Pru Targets Germany Through Acquisitions

Prudential Financial of Newark, N.J., has purchased a portion of two mutual fund distribution and asset-management companies owned by a German bank in an effort to target German investors. In doing so, analysts said Prudential is one of the first U.S. firms to acquire German fund operations in a market considered by some to be the most opportunity-rich in the world. Analysts expect more firms to follow Prudential's lead.

Prudential's joint venture with Sal. Oppenheim bank will enable the firm to capitalize on a distribution system that the bank has established throughout the country. The bank currently oversees more than $59 billion in assets, $24.9 billion of which is invested in mutual funds.

Both firms hope the deal will help them improve their distribution, asset management and customer-service capabilities in Germany.

Under the deal, Prudential will buy a 50% stake in two Sal.
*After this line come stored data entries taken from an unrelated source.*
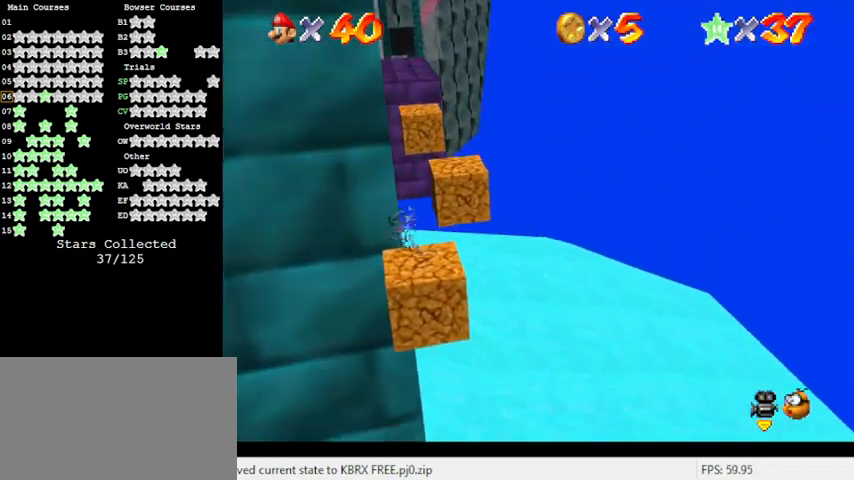
{"keys": [], "events": [[67, "right", "up"], [67, "up", "up"], [333, "right", "down"], [367, "down", "down"], [367, "right", "up"], [400, "down", "up"]]}
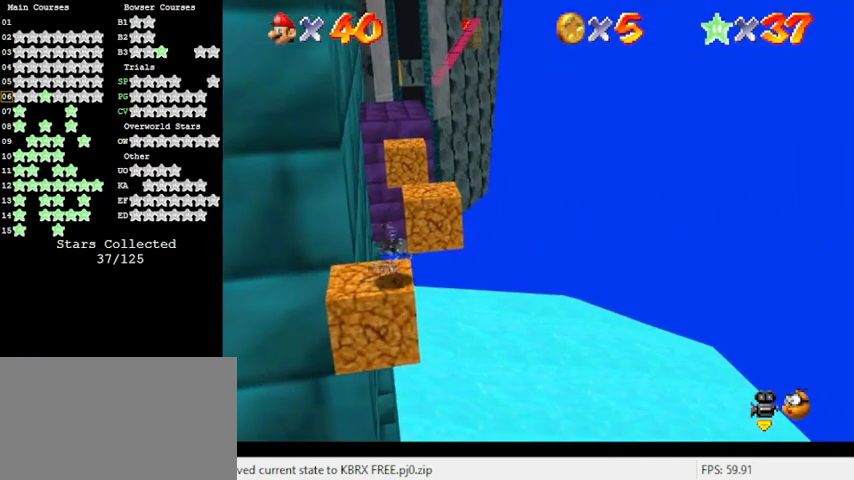
{"keys": ["d", "right", "shift", "up"], "events": [[133, "up", "down"], [367, "shift", "down"], [500, "d", "down"], [500, "right", "down"]]}
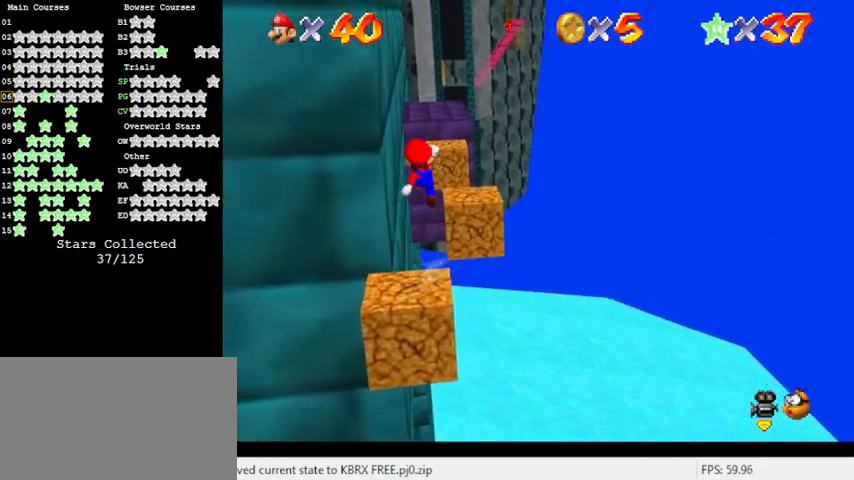
{"keys": ["ctrl", "down", "right", "shift"], "events": [[167, "up", "up"], [200, "d", "up"], [233, "right", "up"], [400, "ctrl", "down"], [400, "right", "down"], [467, "down", "down"]]}
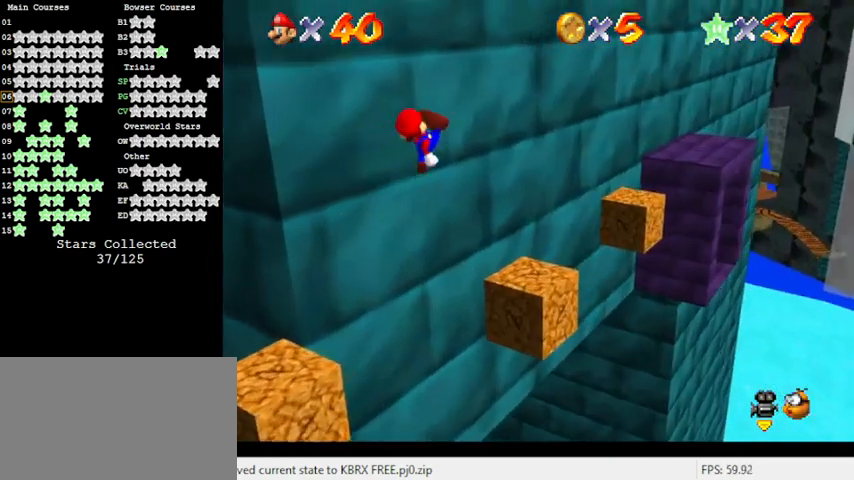
{"keys": [], "events": [[33, "ctrl", "up"], [33, "shift", "up"], [133, "down", "up"], [267, "right", "up"]]}
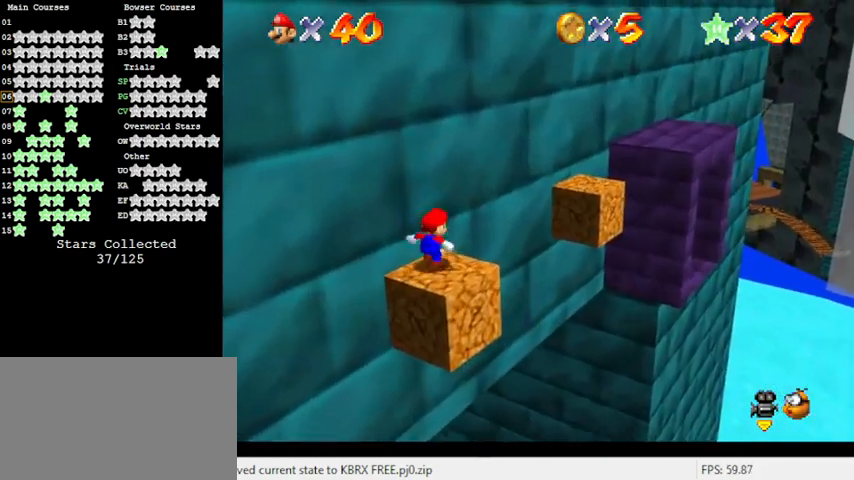
{"keys": ["down", "left"], "events": [[33, "right", "down"], [33, "shift", "down"], [33, "up", "down"], [333, "shift", "up"], [400, "up", "up"], [467, "right", "up"], [500, "down", "down"], [500, "left", "down"]]}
Oppenheim companies, a German-based wholesale distributor called Oppenheim Fonds Trust GmbH, and a Luxembourg-based management and administration firm called Oppenheim Investment Management International SA. The two Sal. Oppenheim units currently administer and distribute, via intermediaries, more than $6.26 billion in mutual funds valued at about 1.5% of the German retail market, Prudential said.

The bank's wholesale and management units will be renamed, and the German funds they distribute will be re-branded, Prudential said. The companies will now be known as Oppenheim Prumerica. Prudential is known as Prumerica throughout Europe.

Oppenheim Prumerica plans to introduce new mutual funds to the German market under the new brand, said Lisa Villareal, a Prudential spokeswoman. All of the funds will be distributed through intermediaries, Villareal said.

Prudential has been operating in Germany for more than 35 years. The company runs a German securities and wealth management business known as Prudential-Bache International, as well as a real estate investment advisory unit known as PRICOA Property PLC.

In addition, Prudential has been offering two fund families in Germany, index funds called the Prumerica Global Investment Matrix Series and a series of equity and income funds called the Prumerica Worldwide Investors Portfolio. Those products may be re-branded under the Oppenheim Prumerica name, Villareal said.

U.S. firms, facing a saturated domestic market, have been clamoring to target European investors. Fund assets on the Continent are expected to double from their current level of $2.71 trillion to $5.42 trillion by 2006, according to the London office of fund researcher Cerulli Associates.

In addition, a recent report from Cerulli said that German assets in retail equity funds are expected to grow even faster to $800 billion by 2006 from $297 billion at the end of 2001, the report said.

Cerulli said the growth in the German fund market is expected to result from open architecture systems where companies sell third-party funds alongside their proprietary products.

The growth is also expected to result from cultural changes. Germans, like other Europeans, are beginning to demand independent investment advice and are becoming increasingly savvy in differentiating fund performance, Cerulli's report said.

Germany is also an opportune market for U.S. firms because banks and other companies there have been developing computer-driven fund distribution platforms, known as supermarkets, which are making it easier for firms to distribute their funds to intermediaries.

Roughly a half-dozen such distribution platforms were built in Germany in the past year, and 18% of net new flows into mutual funds in Germany came through supermarket platforms, according to the Cerulli report.

Sal. Oppenheim is among the firms developing new platforms, said Thomas Marsh, an analyst based in Cerulli's London office. Details about the system are sketchy because Sal. Oppenheim has been reluctant to talk to analysts about it, Marsh said. Sal. Oppenheim officials could not be reached for comment on the system.

Prudential is bucking a trend in buying a stake in a German bank, said Ed Moisson, a spokesman at the London research firm Fitzrovia. German firms have historically been more likely to buy U.S. fund managers than vice versa, he said. In fact, Moisson said his firm had not heard of a single U.S. fund company that has purchased a stake in a German bank.

Conversely, to name just a few examples of European asset managers buying U.S. investment firms, Allianz of Germany bought PIMCO, Zurich Investments of Switzerland bought Scudder, and Unicredito of Italy bought Pioneer Investments, Moisson said.

Prudential's Villareal declined to comment specifically about the European strategies of her firm's competition, but she said that "there are very few in the German market that have partnered with a local entity there."

But Ben Phillips, an analyst also based in Cerulli's London office, said the deals have been uncommon because "there really hasn't been anything to buy." German banks have been holding tightly to their asset management operations, but that is changing, Phillips said. Now, "some of the smaller German banks will start selling their asset management operations."